I’m also fascinated and horrified to see more of Getaway’s uncomfortable relationship with Tailgate play out and my continued interest in Ravage’s role aboard the ship is very much justified this month. There’s a lot going on here and, while Roberts is using this issue to move pieces around the board it’s all interesting and engaging.

Frequent fill-in artist Brendan Cahill takes the reins this month. I’ve always liked Cahill’s way of drawing Transformers and that’s still true. There’s a great balance of the robotic and the organic in his work and, resultantly, the characters have an iconic look about them. Rodimus’ sharp, high-octane chassis looks especially great. I will say that noses occasionally look flat or overly rounded and mouths, especially the more robotic looking mouths, aren’t always his strongest work. Admittedly part of the oddness in the art comes from the reader’s comfort with Alex Milne’s style, but there’s something undeniably pleasing about Cahill’s style as well and he’s got a very particular talent for getting the human into these characters without anthropomorphizing them too much.

It’s also great to see Cahill being allowed to use a very different style to depict artwork within the story itself.

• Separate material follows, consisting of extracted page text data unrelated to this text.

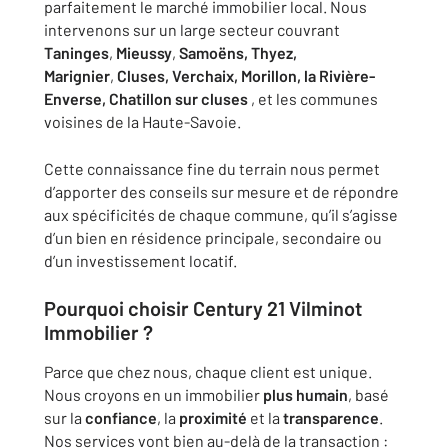
parfaitement le marché immobilier local. Nous
intervenons sur un large secteur couvrant
Taninges
,
Mieussy
,
Samoëns, Thyez,
Marignier
,
Cluses, Verchaix, Morillon, la Rivière-
Enverse, Chatillon sur cluses
, et les communes
voisines de la Haute-Savoie.
Cette connaissance fine du terrain nous permet
d’apporter des conseils sur mesure et de répondre
aux spécificités de chaque commune, qu’il s’agisse
d’un bien en résidence principale, secondaire ou
d’un investissement locatif.
Pourquoi choisir Century 21 Vilminot
Immobilier ?
Parce que chez nous, chaque client est unique.
Nous croyons en un immobilier
plus humain
, basé
sur la
confiance
, la
proximité
et la
transparence
.
Nos services vont bien au-delà de la transaction :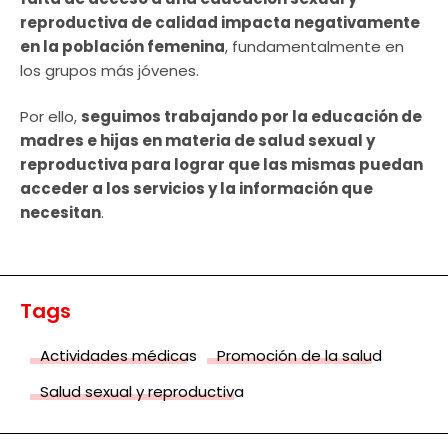
reproductiva de calidad impacta negativamente
en la población femenina
, fundamentalmente en
los grupos más jóvenes.
Por ello,
seguimos trabajando por la educación de
madres e hijas en materia de salud sexual y
reproductiva para lograr que las mismas puedan
acceder a los servicios y la información que
necesitan
.
Tags
Actividades médicas
Promoción de la salud
Salud sexual y reproductiva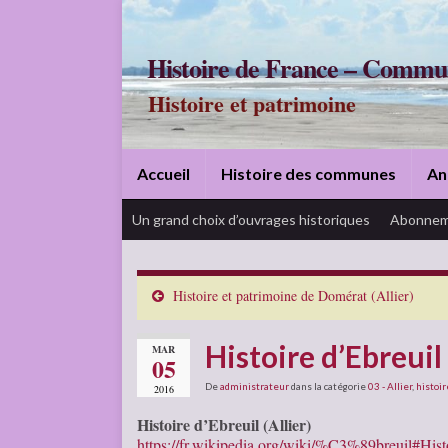
Histoire de France – Commu
Histoire et patrimoine
Accueil
Histoire des communes
An
Un grand choix d’ouvrages historiques
Abonnem
Histoire et patrimoine de Domérat (Allier)
Histoire d’Ebreuil 
MAR
05
De
administrateur
dans la catégorie
03 - Allier
,
histoir
2016
Histoire d’Ebreuil (Allier)
https://fr.wikipedia.org/wiki/%C3%89breuil#Hist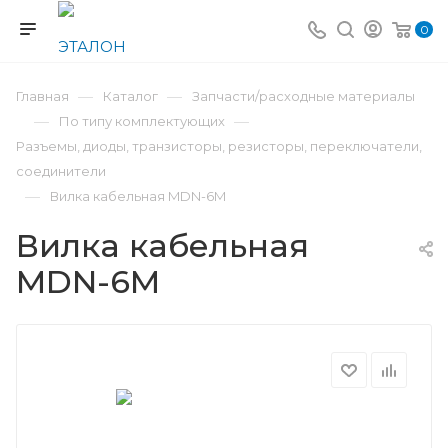
0
—
—
Главная
Каталог
Запчасти/расходные материалы
—
—
По типу комплектующих
Разъемы, диоды, транзисторы, резисторы, переключатели,
соединители
—
Вилка кабельная MDN-6М
Вилка кабельная
MDN-6М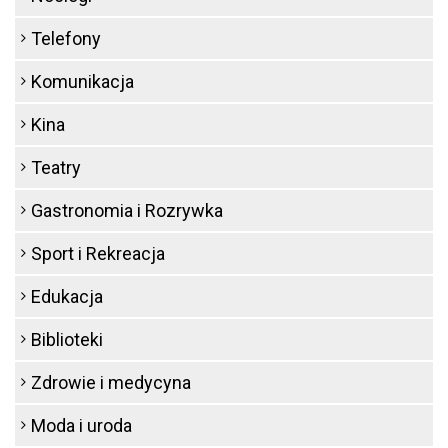
Telefony
Komunikacja
Kina
Teatry
Gastronomia i Rozrywka
Sport i Rekreacja
Edukacja
Biblioteki
Zdrowie i medycyna
Moda i uroda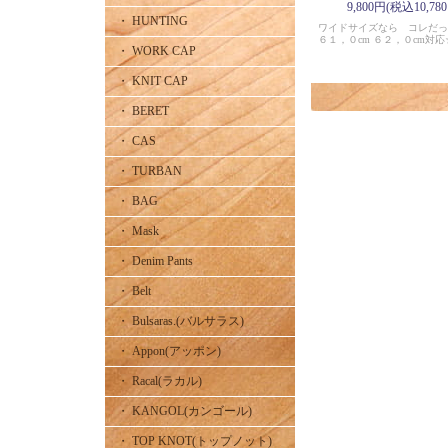
9,800円(税込10,78
・ HUNTING
ワイドサイズなら コレだ
６１，０cm ６２，０cm対応
・ WORK CAP
・ KNIT CAP
・ BERET
・ CAS
・ TURBAN
・ BAG
・ Mask
・ Denim Pants
・ Belt
・ Bulsaras.(バルサラス)
・ Appon(アッポン)
・ Racal(ラカル)
・ KANGOL(カンゴール)
・ TOP KNOT(トップノット)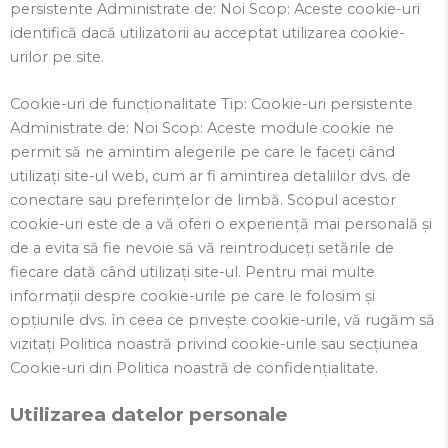
persistente Administrate de: Noi Scop: Aceste cookie-uri
identifică dacă utilizatorii au acceptat utilizarea cookie-
urilor pe site.
Cookie-uri de funcționalitate Tip: Cookie-uri persistente
Administrate de: Noi Scop: Aceste module cookie ne
permit să ne amintim alegerile pe care le faceți când
utilizați site-ul web, cum ar fi amintirea detaliilor dvs. de
conectare sau preferințelor de limbă. Scopul acestor
cookie-uri este de a vă oferi o experiență mai personală și
de a evita să fie nevoie să vă reintroduceți setările de
fiecare dată când utilizați site-ul. Pentru mai multe
informații despre cookie-urile pe care le folosim și
opțiunile dvs. în ceea ce privește cookie-urile, vă rugăm să
vizitați Politica noastră privind cookie-urile sau secțiunea
Cookie-uri din Politica noastră de confidențialitate.
Utilizarea datelor personale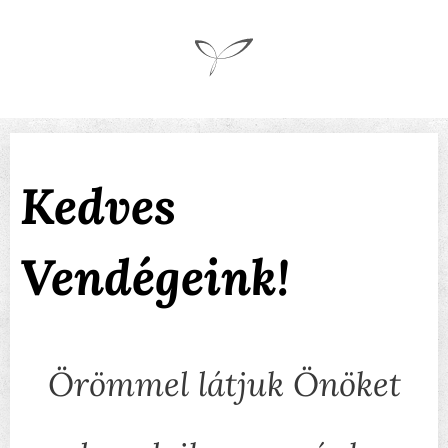
Kedves
Vendégeink!
Örömmel látjuk Önöket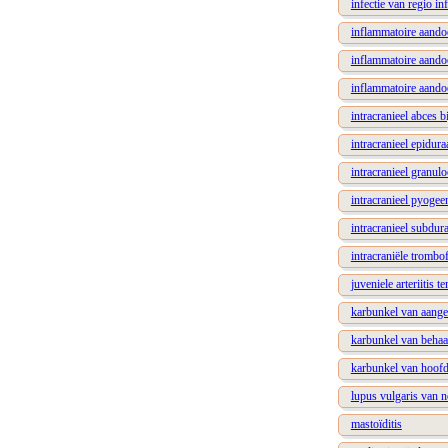
infectie van regio in
inflammatoire aando
inflammatoire aando
inflammatoire aandoe
intracranieel abces b
intracranieel epidur
intracranieel granul
intracranieel pyogee
intracranieel subdur
intracraniële trombof
juveniele arteriitis t
karbunkel van aange
karbunkel van beha
karbunkel van hoof
lupus vulgaris van 
mastoïditis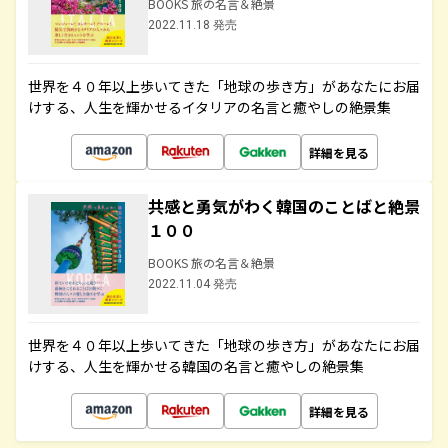
BOOKS 旅の名言＆絶景
2022.11.18 発売
世界を４０年以上歩いてきた「地球の歩き方」があなたにお届
けする、人生を輝かせるイタリアの名言と癒やしの絶景集
詳細を見る
共感と勇気がわく韓国のことばと絶景
１００
BOOKS 旅の名言＆絶景
2022.11.04 発売
世界を４０年以上歩いてきた「地球の歩き方」があなたにお届
けする、人生を輝かせる韓国の名言と癒やしの絶景集
詳細を見る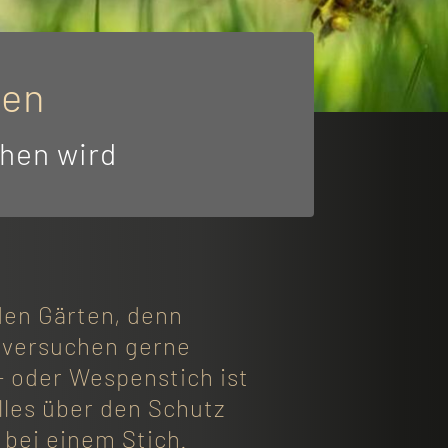
zen
chen wird
den Gärten, denn
 versuchen gerne
 oder Wespenstich ist
alles über den Schutz
 bei einem Stich.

Not only is it wonderfully presented and super cute, but the reactions to it are some of the stronger work he does in the issue. This is a remarkably heartfelt issue and Cahill totally leans into that to great effect.

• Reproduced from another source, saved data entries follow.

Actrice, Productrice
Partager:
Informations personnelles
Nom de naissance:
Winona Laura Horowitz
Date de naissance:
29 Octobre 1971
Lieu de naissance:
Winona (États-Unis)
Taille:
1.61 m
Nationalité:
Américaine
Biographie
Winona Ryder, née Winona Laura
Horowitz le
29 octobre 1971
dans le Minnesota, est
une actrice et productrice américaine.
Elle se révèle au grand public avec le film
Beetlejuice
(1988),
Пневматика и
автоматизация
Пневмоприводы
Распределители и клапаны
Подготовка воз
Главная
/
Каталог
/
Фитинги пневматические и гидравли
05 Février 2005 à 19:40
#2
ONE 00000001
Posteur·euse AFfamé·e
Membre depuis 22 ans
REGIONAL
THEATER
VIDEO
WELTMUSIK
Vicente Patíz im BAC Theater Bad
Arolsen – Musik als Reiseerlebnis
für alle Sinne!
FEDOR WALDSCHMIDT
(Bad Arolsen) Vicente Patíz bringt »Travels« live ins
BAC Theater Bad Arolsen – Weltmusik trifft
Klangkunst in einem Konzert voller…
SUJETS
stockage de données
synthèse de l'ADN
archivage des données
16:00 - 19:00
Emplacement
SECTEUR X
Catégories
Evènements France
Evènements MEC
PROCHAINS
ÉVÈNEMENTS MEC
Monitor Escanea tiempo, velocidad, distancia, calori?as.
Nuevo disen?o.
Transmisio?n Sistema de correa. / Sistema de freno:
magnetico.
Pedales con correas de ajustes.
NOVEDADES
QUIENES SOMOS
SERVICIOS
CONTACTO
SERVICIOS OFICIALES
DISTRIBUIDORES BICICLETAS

While her collaborations with Alex Milne are always lovely, it feels like working with guest artists these past two issues has freed Joana Lafuente to try some new and bolder things. It helps that Lafuente seems to use a less pastel set of colors for these issues and is really taking her chances when they arise. Particularly in moments of literal darkness, Lafuente always seems poised to utilize beautiful colors and soft but startling glows to punctuate the moment.

Some Thoughts:

  • I can’t tell if the particular focus on Mirage and First Aid is an attempt to play with them before they’re called away for “Combiner Wars” or a conscious way to both alerting readers to and foreshadowing the events of the fast approaching Drift: Empire of Stone.
  • I must say that the story doesn’t seem to acknowledge the severity of a millennia-long plot to destroy all of creation on the chance that things turn out better for it. I think Nautica’s scenes handle it well because she is dealing with a personal betrayal, but at no point do I get the sense that the majority of crew who know are willing to accept just how much of a Megatron-level omni-genocide that is. I’m willing to believe that the power of bias and charisma led to the outcome we see here, but it’s clear that Roberts wrote backwards from that necessity. I get that Brainstorm was being selfless, but he was still gambling with existence based on very limited information. It just seems like Magnus might have given him a harder time.
  • I love that Ten seems to universally depict himself with eyes.




There’s little point in hiding it: I found this issue difficult to review. It’s action-less filler in many ways, but I put it down bowled over by how tight and affecting it was. There’s very little to pick at and the whole thing feels like a single unit, despite the reality of its myriad moving parts. It’s a story of speaking with silence, the art feels new and yet familiar, it’s a self-contained moment that also extensively draws from past events and sets up for future plot lines. It’s a mess of contradictions, but the point, it seems, is that it, like it’s cast, is a beautiful mess. Transformers: More Than Meets the Eye #40 is a fantastic reminder of the range and potency this series possesses and just feels good to read.